» **What to produce**
Take every line from the material that has the word "glandular" in it.

» **Provided records**
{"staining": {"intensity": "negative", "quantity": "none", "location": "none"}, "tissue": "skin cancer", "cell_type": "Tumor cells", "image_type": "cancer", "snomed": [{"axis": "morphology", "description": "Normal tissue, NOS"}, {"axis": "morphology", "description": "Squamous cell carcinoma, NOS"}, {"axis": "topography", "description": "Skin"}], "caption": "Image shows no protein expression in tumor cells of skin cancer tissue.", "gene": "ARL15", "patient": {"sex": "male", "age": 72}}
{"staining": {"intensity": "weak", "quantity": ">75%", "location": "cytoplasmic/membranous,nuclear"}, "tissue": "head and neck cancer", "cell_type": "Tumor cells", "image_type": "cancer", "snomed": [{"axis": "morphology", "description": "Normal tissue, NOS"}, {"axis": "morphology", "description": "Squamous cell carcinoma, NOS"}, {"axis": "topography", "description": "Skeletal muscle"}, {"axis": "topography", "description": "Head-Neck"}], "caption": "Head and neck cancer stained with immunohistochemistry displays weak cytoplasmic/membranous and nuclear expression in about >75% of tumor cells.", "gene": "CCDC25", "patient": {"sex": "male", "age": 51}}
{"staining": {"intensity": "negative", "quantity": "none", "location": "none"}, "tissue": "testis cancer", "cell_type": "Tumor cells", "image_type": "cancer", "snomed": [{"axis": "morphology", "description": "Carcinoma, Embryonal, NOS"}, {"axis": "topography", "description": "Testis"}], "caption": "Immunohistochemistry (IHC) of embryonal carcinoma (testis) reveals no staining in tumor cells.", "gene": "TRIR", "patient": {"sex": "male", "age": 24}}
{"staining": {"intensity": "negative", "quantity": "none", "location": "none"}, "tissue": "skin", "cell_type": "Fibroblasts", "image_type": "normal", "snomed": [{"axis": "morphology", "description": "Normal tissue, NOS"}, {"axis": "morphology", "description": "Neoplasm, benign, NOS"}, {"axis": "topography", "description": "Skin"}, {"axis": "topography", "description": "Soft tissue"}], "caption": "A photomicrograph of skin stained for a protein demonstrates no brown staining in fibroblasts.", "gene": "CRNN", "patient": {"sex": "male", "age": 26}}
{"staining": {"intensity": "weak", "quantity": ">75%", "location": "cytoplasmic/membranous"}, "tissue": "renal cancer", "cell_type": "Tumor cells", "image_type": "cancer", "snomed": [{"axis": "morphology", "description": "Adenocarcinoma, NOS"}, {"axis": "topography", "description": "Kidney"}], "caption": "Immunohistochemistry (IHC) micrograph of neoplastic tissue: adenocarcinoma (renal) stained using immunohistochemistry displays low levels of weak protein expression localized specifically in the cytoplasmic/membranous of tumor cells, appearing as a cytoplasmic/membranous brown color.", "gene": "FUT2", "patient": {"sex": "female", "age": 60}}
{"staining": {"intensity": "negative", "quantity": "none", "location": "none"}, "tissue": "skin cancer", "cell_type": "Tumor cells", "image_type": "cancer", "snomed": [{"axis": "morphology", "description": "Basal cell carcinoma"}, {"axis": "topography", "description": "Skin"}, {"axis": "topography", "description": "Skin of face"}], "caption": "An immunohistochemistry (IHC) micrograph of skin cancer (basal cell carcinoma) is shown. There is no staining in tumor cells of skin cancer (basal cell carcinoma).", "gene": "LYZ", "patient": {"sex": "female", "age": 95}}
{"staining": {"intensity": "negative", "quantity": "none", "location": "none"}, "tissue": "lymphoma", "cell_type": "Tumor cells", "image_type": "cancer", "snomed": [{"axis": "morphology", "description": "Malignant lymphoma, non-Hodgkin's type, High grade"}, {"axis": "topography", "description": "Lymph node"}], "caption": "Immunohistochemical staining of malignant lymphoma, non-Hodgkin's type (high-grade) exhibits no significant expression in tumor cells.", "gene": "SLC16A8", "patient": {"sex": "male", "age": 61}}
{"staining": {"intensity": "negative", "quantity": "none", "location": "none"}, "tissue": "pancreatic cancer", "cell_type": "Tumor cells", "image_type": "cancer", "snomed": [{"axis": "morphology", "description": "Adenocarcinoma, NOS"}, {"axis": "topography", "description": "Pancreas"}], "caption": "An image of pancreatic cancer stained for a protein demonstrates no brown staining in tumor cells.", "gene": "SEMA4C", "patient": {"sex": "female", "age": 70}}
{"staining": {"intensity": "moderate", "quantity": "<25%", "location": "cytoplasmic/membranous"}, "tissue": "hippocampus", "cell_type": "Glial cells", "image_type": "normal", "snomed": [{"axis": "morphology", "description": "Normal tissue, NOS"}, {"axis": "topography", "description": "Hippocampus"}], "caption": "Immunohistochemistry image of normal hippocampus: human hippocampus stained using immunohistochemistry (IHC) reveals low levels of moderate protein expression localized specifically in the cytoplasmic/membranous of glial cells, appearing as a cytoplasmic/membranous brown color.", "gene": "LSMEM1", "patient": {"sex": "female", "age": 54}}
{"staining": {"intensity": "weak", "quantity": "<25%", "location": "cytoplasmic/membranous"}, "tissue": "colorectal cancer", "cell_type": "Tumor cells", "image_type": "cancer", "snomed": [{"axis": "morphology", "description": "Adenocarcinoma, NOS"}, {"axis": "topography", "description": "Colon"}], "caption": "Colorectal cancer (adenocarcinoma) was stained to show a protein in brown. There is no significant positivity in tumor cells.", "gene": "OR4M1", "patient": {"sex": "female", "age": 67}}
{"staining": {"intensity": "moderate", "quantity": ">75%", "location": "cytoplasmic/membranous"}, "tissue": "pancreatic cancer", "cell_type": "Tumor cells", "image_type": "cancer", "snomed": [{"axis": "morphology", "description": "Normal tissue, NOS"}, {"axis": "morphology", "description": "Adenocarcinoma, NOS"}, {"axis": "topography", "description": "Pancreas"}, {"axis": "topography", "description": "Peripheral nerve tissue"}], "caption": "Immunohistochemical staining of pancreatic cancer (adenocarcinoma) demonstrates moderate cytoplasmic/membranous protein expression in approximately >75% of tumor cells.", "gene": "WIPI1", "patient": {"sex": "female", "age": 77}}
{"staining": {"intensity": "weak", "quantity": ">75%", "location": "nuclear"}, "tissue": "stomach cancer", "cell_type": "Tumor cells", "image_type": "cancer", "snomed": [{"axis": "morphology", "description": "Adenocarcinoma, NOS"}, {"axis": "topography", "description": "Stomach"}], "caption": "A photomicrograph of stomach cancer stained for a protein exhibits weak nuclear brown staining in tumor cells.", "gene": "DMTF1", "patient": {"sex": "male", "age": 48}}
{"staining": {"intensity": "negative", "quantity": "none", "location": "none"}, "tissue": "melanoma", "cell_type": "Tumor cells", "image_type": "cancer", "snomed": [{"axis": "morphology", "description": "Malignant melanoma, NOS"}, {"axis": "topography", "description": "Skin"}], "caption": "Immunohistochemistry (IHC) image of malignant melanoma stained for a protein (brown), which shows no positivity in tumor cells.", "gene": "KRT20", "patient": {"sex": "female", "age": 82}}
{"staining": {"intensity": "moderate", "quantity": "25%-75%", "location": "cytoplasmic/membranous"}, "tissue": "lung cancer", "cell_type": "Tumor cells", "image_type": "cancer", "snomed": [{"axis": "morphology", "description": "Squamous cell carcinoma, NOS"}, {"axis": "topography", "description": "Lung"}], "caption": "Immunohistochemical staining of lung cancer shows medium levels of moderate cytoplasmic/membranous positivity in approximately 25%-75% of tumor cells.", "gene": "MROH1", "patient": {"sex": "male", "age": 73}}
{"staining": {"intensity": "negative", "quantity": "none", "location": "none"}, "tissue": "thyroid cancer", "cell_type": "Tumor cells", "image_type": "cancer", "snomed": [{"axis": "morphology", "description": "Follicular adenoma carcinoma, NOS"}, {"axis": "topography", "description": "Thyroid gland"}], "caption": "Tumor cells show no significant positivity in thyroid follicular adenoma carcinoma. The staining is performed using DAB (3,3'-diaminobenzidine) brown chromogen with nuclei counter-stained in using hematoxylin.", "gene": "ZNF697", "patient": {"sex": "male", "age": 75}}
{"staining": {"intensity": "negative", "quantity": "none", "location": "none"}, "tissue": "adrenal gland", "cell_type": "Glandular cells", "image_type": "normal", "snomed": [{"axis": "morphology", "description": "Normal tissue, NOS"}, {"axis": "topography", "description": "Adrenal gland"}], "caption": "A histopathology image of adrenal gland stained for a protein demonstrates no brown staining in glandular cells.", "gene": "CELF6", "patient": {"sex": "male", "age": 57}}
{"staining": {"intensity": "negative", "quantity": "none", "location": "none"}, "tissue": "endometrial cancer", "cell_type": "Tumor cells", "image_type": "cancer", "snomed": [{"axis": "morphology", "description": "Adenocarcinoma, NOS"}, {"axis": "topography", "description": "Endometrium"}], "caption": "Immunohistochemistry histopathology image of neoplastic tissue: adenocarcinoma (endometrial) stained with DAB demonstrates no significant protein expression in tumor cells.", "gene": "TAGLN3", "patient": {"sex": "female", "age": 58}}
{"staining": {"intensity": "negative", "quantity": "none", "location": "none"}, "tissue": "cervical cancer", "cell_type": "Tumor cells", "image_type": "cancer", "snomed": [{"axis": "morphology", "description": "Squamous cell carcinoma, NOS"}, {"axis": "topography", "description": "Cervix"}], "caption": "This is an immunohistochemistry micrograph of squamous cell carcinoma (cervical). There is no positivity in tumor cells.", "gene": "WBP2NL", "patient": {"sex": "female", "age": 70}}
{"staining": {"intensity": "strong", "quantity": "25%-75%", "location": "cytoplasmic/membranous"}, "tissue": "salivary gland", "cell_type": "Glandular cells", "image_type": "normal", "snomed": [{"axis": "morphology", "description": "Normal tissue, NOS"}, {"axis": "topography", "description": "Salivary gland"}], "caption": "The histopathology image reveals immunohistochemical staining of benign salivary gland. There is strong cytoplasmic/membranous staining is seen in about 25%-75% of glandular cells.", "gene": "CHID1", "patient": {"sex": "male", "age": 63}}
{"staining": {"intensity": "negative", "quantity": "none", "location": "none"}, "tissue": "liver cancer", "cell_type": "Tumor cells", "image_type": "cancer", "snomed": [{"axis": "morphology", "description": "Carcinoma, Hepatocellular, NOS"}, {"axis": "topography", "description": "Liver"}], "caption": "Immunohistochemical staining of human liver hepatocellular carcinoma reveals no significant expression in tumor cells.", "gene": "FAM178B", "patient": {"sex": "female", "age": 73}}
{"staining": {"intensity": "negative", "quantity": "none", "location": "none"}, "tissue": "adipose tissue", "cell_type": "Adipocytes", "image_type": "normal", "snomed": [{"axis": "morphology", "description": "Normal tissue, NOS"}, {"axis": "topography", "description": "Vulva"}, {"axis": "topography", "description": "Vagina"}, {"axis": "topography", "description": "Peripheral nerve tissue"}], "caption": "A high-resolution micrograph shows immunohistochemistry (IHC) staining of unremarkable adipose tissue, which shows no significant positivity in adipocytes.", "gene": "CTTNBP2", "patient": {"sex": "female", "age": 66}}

» **Answer to this problem**
{"staining": {"intensity": "negative", "quantity": "none", "location": "none"}, "tissue": "adrenal gland", "cell_type": "Glandular cells", "image_type": "normal", "snomed": [{"axis": "morphology", "description": "Normal tissue, NOS"}, {"axis": "topography", "description": "Adrenal gland"}], "caption": "A histopathology image of adrenal gland stained for a protein demonstrates no brown staining in glandular cells.", "gene": "CELF6", "patient": {"sex": "male", "age": 57}}
{"staining": {"intensity": "strong", "quantity": "25%-75%", "location": "cytoplasmic/membranous"}, "tissue": "salivary gland", "cell_type": "Glandular cells", "image_type": "normal", "snomed": [{"axis": "morphology", "description": "Normal tissue, NOS"}, {"axis": "topography", "description": "Salivary gland"}], "caption": "The histopathology image reveals immunohistochemical staining of benign salivary gland. There is strong cytoplasmic/membranous staining is seen in about 25%-75% of glandular cells.", "gene": "CHID1", "patient": {"sex": "male", "age": 63}}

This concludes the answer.